■ COMPLETE THE FOLLOWING ■
1 > In the Fair Work Commission decision, on what date did WA Primary Health Alliance Limited file its application to terminate the enterprise agreement?
2 > Condense the paragraph of the Fair Work Commission decision that begins "On 1 March 2023" into one shorter sentence that keeps its main facts.
3 > For each statement, answer yes or no according to the Fair Work Commission decision, and quote the words that decide it: (a) No employee organisations are covered by the Agreement. (b) Ms Meighan's declaration was dated 1 March 2023. (c) The decision was issued in Sydney.

═══ PASSAGE TO READ

Application by WA Primary Health Alliance Limited
[2023] FWCA 928
•28 MARCH 2023
| [2023] FWCA 928 |
| FAIR WORK COMMISSION |
| DECISION |
Fair Work Act 2009
s.222 - Application for approval of a termination of an enterprise agreement
Application by WA Primary Health Alliance Limited
(AG2023/423)
| DEPUTY PRESIDENT BINET | PERTH, 28 MARCH 2023 |
Application for termination of the WA Primary Health Alliance Enterprise Agreement 2015
On 23 February 2023 WA Primary Health Alliance Limited (WAPHA) filed an application (Application) pursuant to section 222 of the Fair Work Act 2009 (Cth) (FW Act) for the termination of the WA Primary Health Alliance Enterprise Agreement 2015 (Agreement).
The Application was supported by a Form F24A – declaration in support termination of an enterprise agreement by Ms Elaine Meighan (Ms Meighan) dated 23 February 2023 (Meighan Declaration).
The parties to the Agreement are WAPHA and employees of WAPHA employed on a salaried or an hourly basis (Employees).
There are no employee organisations covered by the Agreement.
On 1 March 2023, directions were issued to the Parties with respect to the Application (Directions). The Directions required WAPHA to file an outline of submissions in support of the Application and any evidence on which WAPHA sought to rely.

══════
═══ EXTRACTED INFORMATION

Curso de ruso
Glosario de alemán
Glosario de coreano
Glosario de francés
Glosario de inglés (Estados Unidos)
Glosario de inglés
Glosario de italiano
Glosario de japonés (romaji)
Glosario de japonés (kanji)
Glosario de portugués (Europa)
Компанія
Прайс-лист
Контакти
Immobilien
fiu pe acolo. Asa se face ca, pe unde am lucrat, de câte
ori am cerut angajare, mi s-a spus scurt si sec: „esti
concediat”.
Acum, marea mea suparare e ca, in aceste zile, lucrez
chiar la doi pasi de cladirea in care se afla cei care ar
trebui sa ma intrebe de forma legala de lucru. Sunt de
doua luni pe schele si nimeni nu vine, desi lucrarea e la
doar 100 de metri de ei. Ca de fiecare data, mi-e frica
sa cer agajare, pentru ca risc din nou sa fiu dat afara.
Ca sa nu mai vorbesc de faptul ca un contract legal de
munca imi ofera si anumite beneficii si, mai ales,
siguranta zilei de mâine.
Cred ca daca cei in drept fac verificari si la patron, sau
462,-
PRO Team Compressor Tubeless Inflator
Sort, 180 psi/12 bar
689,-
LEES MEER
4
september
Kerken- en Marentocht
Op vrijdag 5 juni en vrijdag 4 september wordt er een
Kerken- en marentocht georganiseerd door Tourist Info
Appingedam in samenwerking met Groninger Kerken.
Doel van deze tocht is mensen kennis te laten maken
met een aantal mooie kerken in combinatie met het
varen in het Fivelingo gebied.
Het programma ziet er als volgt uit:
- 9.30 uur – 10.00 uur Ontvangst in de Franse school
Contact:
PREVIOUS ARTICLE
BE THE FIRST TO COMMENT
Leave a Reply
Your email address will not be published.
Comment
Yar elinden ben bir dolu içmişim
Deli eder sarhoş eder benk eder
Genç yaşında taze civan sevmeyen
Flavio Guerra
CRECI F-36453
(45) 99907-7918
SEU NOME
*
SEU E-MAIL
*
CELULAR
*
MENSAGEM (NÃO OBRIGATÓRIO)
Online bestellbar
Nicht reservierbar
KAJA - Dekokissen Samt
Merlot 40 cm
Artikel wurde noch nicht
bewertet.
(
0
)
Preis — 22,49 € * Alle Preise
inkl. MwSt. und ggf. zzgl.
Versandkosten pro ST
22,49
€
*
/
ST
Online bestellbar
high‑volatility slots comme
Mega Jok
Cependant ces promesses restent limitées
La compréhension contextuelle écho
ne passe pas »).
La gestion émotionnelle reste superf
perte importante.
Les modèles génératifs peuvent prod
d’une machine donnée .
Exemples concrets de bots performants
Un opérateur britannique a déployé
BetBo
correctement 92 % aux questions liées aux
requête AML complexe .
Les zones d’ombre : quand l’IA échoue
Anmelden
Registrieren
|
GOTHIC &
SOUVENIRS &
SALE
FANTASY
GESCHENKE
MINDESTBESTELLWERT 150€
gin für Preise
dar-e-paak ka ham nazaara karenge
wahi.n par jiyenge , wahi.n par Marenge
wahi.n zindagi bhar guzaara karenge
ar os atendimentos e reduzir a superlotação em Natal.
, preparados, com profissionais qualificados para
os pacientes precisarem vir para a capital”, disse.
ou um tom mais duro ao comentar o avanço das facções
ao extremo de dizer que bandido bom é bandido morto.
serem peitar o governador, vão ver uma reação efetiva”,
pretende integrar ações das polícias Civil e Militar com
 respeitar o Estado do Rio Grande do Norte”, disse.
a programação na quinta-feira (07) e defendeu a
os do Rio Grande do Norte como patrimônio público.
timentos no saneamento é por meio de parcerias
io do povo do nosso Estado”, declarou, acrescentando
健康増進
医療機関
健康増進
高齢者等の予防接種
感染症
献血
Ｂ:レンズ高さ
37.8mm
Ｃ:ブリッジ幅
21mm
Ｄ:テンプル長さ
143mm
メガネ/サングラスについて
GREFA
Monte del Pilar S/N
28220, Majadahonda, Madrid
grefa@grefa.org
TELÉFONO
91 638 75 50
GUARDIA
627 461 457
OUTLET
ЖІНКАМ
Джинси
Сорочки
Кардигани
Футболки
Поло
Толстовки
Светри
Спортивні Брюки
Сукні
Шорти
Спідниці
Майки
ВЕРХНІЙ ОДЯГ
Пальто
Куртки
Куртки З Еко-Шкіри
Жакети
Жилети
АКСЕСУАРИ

══════

■ ANSWER SECTION ■
1 > 23 February 2023

2 > Directions issued to the Parties on 1 March 2023 required WAPHA to file an outline of submissions supporting the Application, along with any evidence it intended to rely on.

3 >
(a) Yes: "There are no employee organisations covered by the Agreement."
(b) No: "dated 23 February 2023"
(c) No: "PERTH, 28 MARCH 2023"